I was hoping to hear more about sausage rolls and caterpillar birthday cakes.
Anonymous
Anonymous wrote:Honestly, Americans are just lazy. Everyone else just serves real food.


I don't think this is true at all. Everyone else has all the time in the world to fuss over food and parties. Americans are busy and stretched thin between jobs, kids, activities, etc. Everyone else has the free time to obsess over serving the same food at every party, every time.
Anonymous
Anonymous wrote:Honestly, Americans are just lazy. Everyone else just serves real food.


Sounds like everyone else just serves "food from home country". That doesn't sound special.
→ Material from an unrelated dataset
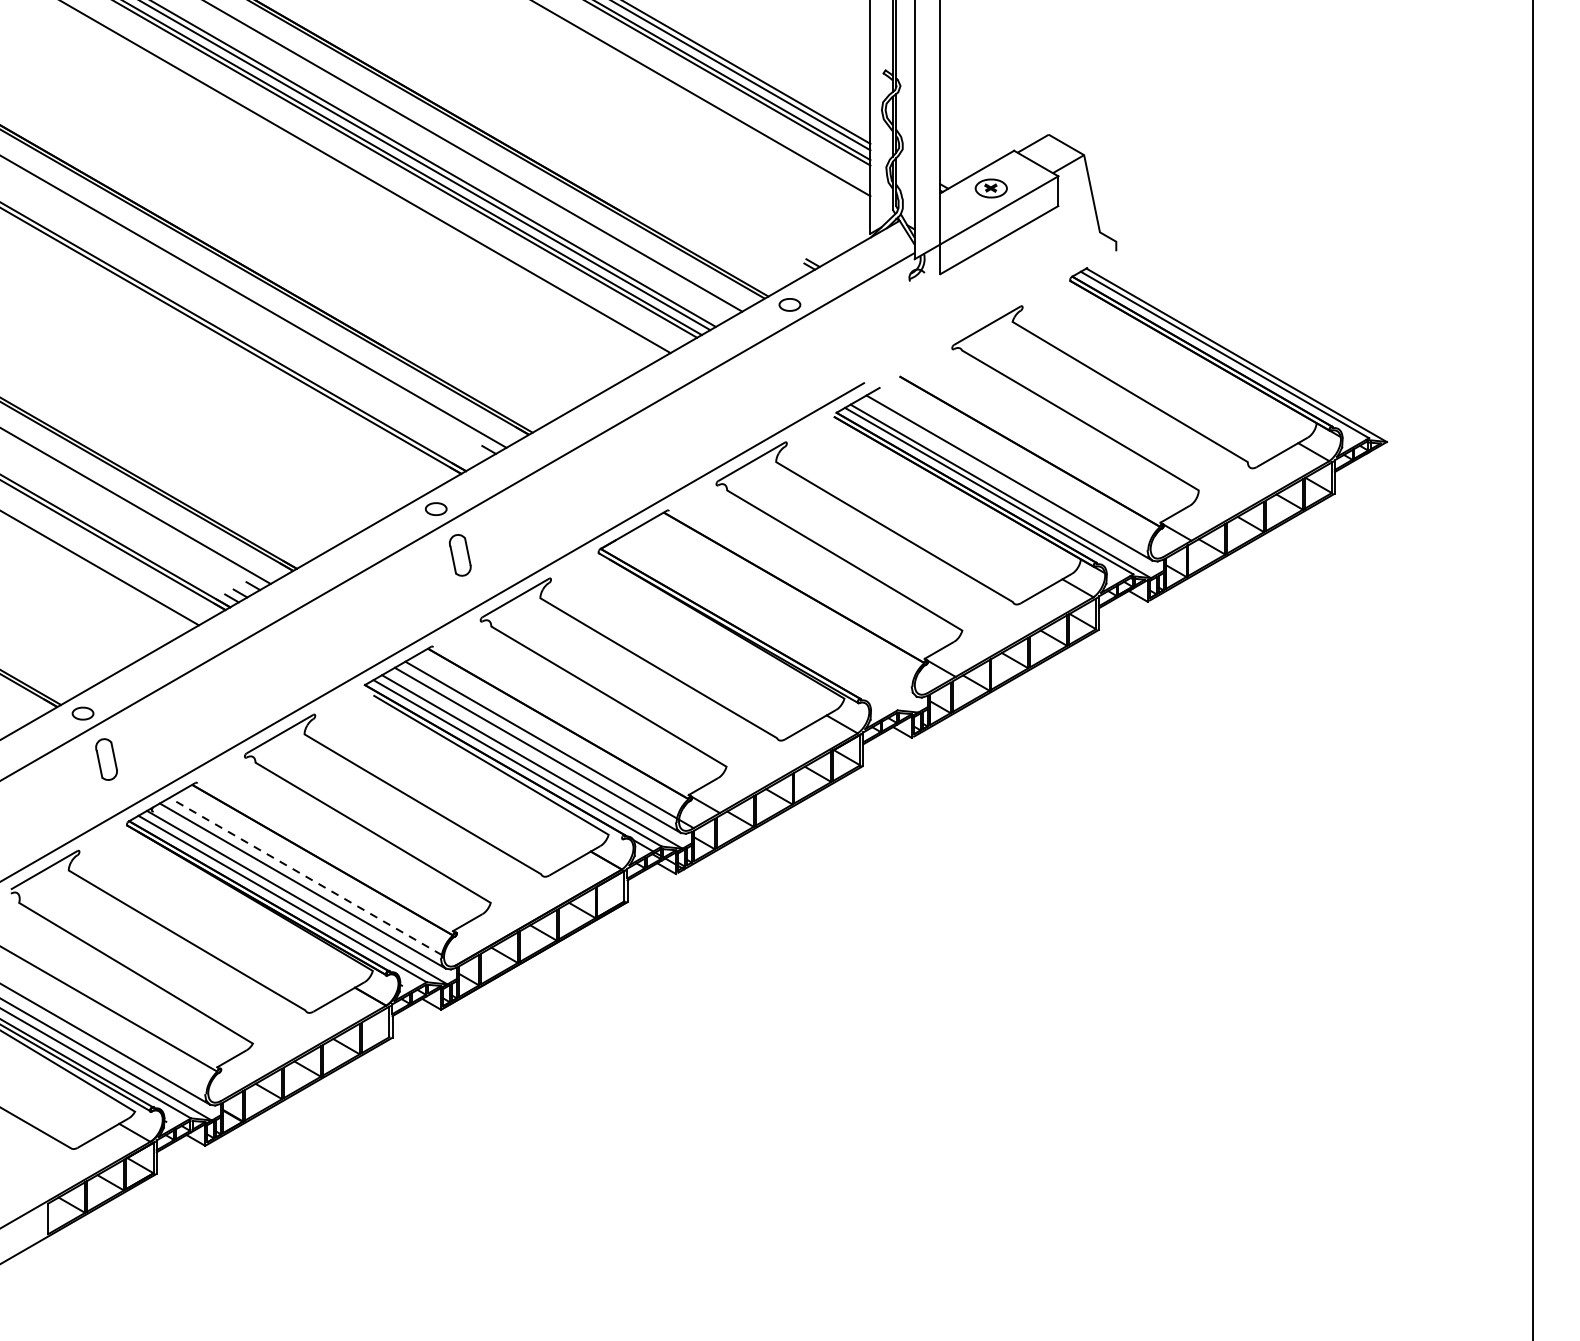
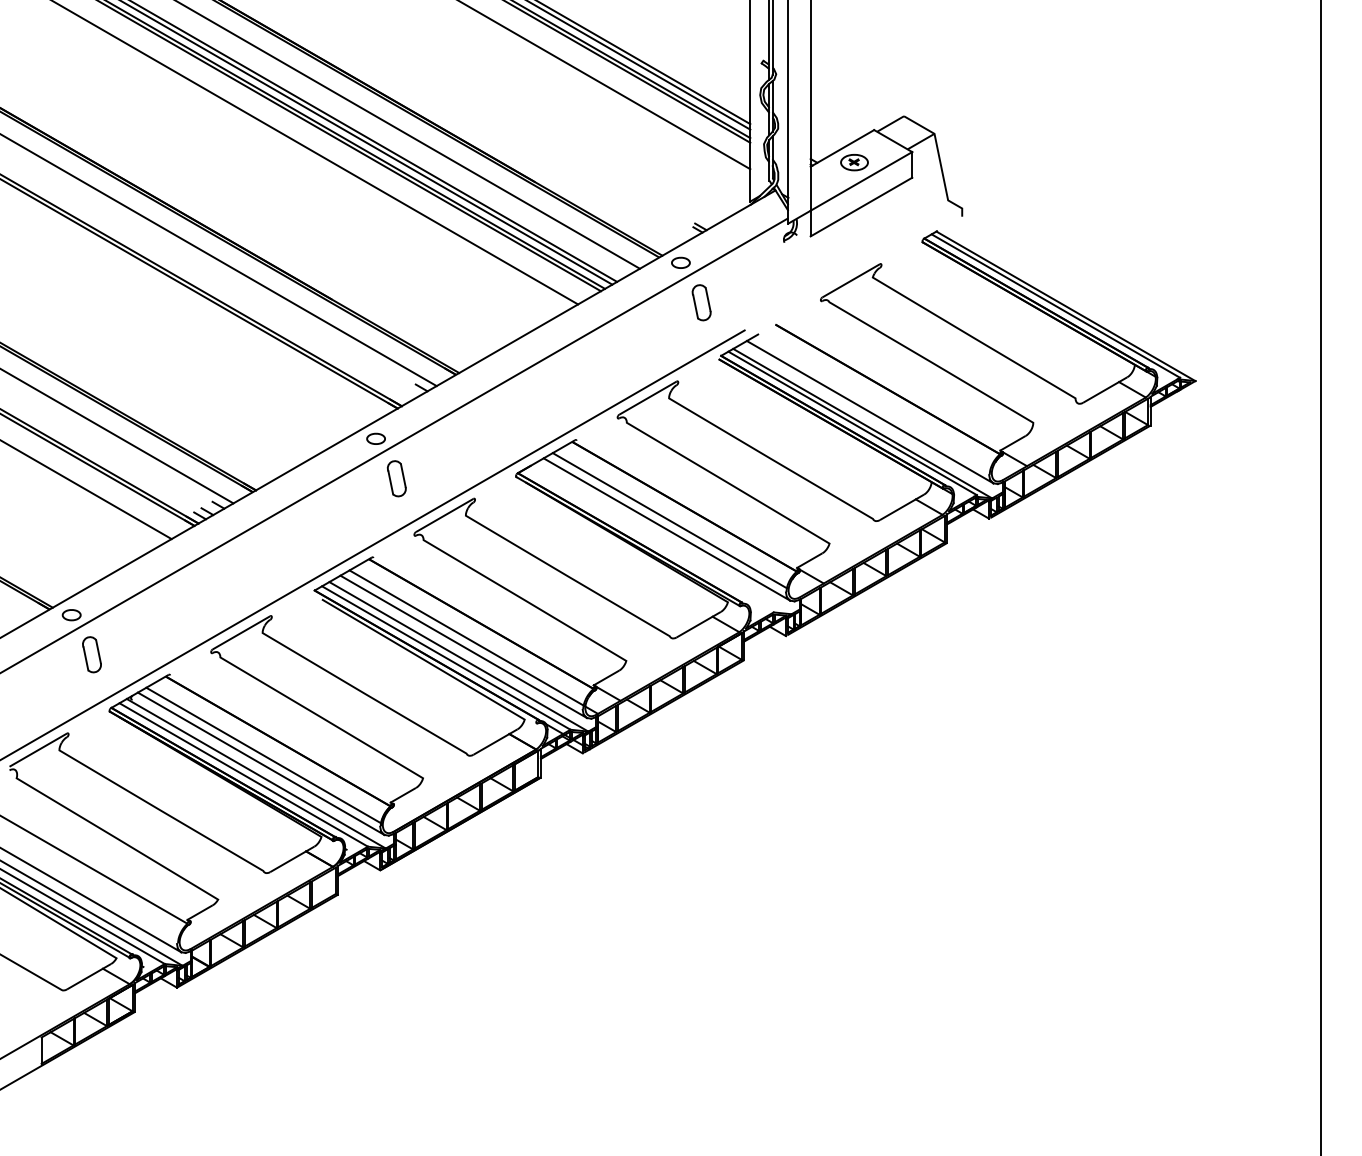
part: (813, 350) -> (701, 302), added
line: (776, 603) -> (669, 520), added
line: (773, 614) -> (666, 529), added
line: (305, 876) -> (263, 755), dashed -> solid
Growing up I remember asking for lasagna for my birthday because it was my favorite food.
Anonymous
Anonymous wrote:
Anonymous wrote:Honestly, Americans are just lazy. Everyone else just serves real food.


Sounds like everyone else just serves "food from home country". That doesn't sound special. Growing up I remember asking for lasagna for my birthday because it was my favorite food.


Right? I think eating your home country food at every single party and gathering sounds incredibly boring. Then it's probably a lame competition and sniping about who does it best.
Anonymous
If you are eating pizza at every party then it’s no different.
Anonymous
Anonymous wrote:
Anonymous wrote:Honestly, Americans are just lazy. Everyone else just serves real food.


Sounds like everyone else just serves "food from home country". That doesn't sound special. Growing up I remember asking for lasagna for my birthday because it was my favorite food.


Eating food from the same country isn't nearly as restricted as eating the same actual food at every party.

I could serve Italian or Indian or Chinese at a party every weekend and not have the same food twice in a year.
Anonymous
Anonymous wrote:If you are eating pizza at every party then it’s no different.


No, b/c the people eating the home country food at parties are also eating it at every other meal. It's just food. All the same, all the time. Boring. Kids look forward to pizza because they don't eat it every day for every other meal.
Anonymous
They serve the type of food that kids like, in the country that the kid is from. In the US that’s often pizza. In other countries it’s something else. This isn’t rocket appliances.
Anonymous
Anonymous wrote:In India it's a huge spread of Indian food but not "kid food" specifically - not even sure that notion exists.

But agree with hr immediate PP that this type of party is less common. Usually whe families are invited to the parties, so the food etc is less kid-focused.



+1

Yup. My mom would cook up a feast and a different theme for each birthday. South Indian, North Indian, Indo-Chinese, vegetarian, mughlai, Italian, continental, street food and aof course all kinds of regional cuisines.

Birthday food was special party food. There is nothing special about pizza as a party food.